Cradle-to-cradle design (also referred to as Cradle to Cradle, C2C, cradle 2 cradle, or regenerative design) is a biomimetic approach to the design of products and systems. It models human industry on nature's processes viewing materials as nutrients circulating in healthy, safe metabolisms. It suggests that industry must protect and enrich ecosystems and nature's biological metabolism while also maintaining a safe, productive technical metabolism for the high-quality use and circulation of organic and technical nutrients. Put simply, it is a holistic economic, industrial and social framework that seeks to create systems that are not only efficient but also essentially waste free. The model in its broadest sense is not limited to industrial design and manufacturing; it can be applied to many aspects of human civilization such as urban environments, buildings, economics and social systems.

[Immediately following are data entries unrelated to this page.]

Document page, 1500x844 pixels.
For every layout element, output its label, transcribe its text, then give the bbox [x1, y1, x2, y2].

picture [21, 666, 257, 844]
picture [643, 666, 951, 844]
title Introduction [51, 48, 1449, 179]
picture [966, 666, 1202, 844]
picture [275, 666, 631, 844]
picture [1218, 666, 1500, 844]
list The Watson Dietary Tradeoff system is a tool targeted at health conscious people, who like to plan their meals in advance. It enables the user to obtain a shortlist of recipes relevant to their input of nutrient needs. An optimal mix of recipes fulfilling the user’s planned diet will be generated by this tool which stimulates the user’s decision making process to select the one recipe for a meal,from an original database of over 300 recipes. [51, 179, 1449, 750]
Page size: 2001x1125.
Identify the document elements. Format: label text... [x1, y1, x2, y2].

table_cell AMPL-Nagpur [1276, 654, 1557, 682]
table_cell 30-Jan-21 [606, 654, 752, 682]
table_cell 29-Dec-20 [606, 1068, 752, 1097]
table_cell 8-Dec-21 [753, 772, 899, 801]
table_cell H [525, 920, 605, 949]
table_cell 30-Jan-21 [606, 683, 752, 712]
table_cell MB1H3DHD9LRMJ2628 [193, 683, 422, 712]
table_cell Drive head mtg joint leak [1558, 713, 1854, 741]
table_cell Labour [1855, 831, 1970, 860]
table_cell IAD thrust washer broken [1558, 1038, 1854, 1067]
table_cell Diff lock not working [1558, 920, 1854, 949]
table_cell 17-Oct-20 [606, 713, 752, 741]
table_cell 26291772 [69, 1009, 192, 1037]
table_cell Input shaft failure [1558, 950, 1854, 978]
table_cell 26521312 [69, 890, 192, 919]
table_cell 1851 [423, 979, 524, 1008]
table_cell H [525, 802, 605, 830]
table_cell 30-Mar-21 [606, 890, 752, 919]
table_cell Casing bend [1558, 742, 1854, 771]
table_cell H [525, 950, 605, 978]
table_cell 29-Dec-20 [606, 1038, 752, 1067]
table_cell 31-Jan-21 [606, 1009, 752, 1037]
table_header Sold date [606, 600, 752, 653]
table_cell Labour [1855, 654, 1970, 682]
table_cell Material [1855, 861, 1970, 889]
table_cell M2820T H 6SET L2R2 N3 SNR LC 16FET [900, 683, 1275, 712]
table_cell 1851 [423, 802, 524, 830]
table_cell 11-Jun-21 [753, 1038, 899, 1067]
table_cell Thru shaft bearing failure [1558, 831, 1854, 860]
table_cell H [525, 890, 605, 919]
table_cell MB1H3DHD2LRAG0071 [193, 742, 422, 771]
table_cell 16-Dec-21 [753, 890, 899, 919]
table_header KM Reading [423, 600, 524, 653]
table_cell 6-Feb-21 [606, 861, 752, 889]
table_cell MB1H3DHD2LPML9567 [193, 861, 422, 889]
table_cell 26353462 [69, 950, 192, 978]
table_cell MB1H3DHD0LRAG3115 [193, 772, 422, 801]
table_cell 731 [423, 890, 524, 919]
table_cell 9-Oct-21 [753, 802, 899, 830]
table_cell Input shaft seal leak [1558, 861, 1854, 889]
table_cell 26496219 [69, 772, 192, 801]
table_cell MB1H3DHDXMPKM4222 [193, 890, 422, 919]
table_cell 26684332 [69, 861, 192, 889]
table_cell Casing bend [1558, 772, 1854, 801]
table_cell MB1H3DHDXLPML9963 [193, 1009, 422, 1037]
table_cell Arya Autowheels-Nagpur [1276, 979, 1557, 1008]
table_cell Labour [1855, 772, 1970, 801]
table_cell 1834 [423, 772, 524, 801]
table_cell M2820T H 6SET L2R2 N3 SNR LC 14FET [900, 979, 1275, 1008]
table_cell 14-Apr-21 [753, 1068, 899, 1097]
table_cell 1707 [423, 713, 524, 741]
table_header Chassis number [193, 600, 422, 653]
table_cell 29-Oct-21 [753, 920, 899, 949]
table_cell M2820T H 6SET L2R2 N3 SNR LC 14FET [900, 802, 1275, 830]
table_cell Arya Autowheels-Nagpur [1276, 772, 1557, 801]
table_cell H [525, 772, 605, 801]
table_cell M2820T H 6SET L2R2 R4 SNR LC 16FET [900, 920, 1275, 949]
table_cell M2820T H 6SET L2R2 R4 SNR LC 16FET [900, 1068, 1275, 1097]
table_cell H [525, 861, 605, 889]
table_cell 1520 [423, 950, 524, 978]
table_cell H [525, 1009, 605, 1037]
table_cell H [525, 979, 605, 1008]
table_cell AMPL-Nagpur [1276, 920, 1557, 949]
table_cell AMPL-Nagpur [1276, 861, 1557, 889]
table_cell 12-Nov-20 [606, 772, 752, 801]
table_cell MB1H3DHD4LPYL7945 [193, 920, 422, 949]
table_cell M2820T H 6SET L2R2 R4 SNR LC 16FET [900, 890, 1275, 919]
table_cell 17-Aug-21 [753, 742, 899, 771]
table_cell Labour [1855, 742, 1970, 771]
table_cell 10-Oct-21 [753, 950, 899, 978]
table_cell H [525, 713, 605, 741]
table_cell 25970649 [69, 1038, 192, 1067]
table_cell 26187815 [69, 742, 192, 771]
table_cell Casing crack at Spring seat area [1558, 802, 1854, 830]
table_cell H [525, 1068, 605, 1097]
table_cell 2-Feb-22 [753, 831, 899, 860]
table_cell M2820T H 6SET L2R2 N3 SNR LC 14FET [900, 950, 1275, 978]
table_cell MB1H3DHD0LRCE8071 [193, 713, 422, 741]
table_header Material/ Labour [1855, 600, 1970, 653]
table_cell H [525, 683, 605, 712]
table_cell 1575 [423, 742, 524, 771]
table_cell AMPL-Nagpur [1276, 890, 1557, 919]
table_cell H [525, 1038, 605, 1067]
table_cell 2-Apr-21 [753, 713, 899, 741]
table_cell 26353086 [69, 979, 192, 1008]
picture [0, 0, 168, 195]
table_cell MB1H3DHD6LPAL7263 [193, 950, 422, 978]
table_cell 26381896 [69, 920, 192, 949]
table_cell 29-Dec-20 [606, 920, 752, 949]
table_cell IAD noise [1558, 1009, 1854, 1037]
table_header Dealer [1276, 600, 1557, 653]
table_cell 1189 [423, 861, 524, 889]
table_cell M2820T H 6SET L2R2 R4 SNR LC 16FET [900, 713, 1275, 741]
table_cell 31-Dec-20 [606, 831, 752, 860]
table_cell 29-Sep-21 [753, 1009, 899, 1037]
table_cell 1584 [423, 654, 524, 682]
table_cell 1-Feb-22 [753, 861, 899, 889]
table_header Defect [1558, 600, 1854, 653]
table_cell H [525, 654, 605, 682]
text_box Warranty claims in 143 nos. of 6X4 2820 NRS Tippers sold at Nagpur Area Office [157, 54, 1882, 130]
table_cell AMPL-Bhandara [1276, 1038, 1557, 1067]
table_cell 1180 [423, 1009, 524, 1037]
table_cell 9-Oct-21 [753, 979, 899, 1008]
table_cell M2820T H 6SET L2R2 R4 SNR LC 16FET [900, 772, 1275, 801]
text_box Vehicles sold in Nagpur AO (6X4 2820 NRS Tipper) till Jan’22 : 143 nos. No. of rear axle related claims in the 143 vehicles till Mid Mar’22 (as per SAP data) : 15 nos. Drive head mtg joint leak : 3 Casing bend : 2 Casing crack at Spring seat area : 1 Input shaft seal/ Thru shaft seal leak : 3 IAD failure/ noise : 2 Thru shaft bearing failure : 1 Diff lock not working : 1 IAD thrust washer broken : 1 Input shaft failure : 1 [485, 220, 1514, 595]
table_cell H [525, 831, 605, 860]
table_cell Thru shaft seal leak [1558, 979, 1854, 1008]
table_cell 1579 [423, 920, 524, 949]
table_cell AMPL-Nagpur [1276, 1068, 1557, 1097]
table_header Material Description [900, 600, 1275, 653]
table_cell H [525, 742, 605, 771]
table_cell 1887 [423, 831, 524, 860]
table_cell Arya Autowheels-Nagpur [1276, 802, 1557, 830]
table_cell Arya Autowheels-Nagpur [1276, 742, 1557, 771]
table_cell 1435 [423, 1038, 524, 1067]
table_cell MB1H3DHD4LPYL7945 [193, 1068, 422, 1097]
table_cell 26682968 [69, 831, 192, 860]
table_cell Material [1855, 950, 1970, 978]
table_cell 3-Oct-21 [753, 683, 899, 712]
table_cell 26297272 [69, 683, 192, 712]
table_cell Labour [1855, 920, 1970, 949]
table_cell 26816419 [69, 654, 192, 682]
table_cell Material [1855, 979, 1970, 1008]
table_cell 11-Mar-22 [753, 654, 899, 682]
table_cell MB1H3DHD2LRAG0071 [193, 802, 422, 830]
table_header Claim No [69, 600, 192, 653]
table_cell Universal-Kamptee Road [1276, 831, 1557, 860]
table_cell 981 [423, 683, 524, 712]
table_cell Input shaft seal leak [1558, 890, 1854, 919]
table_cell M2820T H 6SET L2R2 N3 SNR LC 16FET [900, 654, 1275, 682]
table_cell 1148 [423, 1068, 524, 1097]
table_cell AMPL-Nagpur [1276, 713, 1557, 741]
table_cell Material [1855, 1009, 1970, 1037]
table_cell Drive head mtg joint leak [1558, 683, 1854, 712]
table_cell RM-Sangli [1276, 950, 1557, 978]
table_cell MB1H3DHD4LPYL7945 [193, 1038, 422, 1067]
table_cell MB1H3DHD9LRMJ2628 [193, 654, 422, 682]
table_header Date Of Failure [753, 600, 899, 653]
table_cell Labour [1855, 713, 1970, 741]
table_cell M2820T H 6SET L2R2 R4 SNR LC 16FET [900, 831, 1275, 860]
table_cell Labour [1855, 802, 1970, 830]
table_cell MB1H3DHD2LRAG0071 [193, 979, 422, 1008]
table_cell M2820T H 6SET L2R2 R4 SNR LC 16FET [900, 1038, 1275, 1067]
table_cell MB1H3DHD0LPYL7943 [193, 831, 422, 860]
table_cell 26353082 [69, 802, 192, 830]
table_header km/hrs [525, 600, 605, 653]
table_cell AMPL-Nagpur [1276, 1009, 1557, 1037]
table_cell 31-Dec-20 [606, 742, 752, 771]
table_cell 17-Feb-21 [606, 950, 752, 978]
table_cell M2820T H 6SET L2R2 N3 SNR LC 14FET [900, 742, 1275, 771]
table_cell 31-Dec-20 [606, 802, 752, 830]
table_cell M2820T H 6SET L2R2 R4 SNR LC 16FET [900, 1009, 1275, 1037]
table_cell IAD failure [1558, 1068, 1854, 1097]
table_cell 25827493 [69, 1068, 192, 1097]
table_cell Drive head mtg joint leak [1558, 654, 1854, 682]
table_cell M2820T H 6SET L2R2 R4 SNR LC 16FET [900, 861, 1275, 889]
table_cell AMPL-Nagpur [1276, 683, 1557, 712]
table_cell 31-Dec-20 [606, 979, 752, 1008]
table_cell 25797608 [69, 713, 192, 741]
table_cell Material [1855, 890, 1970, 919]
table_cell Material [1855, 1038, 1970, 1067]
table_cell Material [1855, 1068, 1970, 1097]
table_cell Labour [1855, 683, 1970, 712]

The term Cradle to Cradle is a registered trademark of McDonough Braungart Design Chemistry (MBDC) consultants. Cradle to Cradle product certification began as a proprietary system; however, in 2012 MBDC turned the certification over to an independent non-profit called the Cradle to Cradle Products Innovation Institute. Independence, openness, and transparency are the Institute's first objectives for the certification protocols. The phrase "cradle to cradle" itself was coined by Walter R. Stahel in the 1970s. The current model is based on a system of "lifecycle development" initiated by Michael Braungart and colleagues at the Environmental Protection Encouragement Agency (EPEA) in the 1990s and explored through the publication A Technical Framework for Life-Cycle Assessment.
In 2002, Braungart and William McDonough published a book called Cradle to Cradle: Remaking the Way We Make Things, a manifesto for cradle to cradle design that gives specific details of how to achieve the model. The model has been implemented by a number of companies, organizations and governments around the world, predominantly in the European Union, China and the United States. Cradle to cradle has also been the subject of many documentary films, including the critically acclaimed Waste=Food.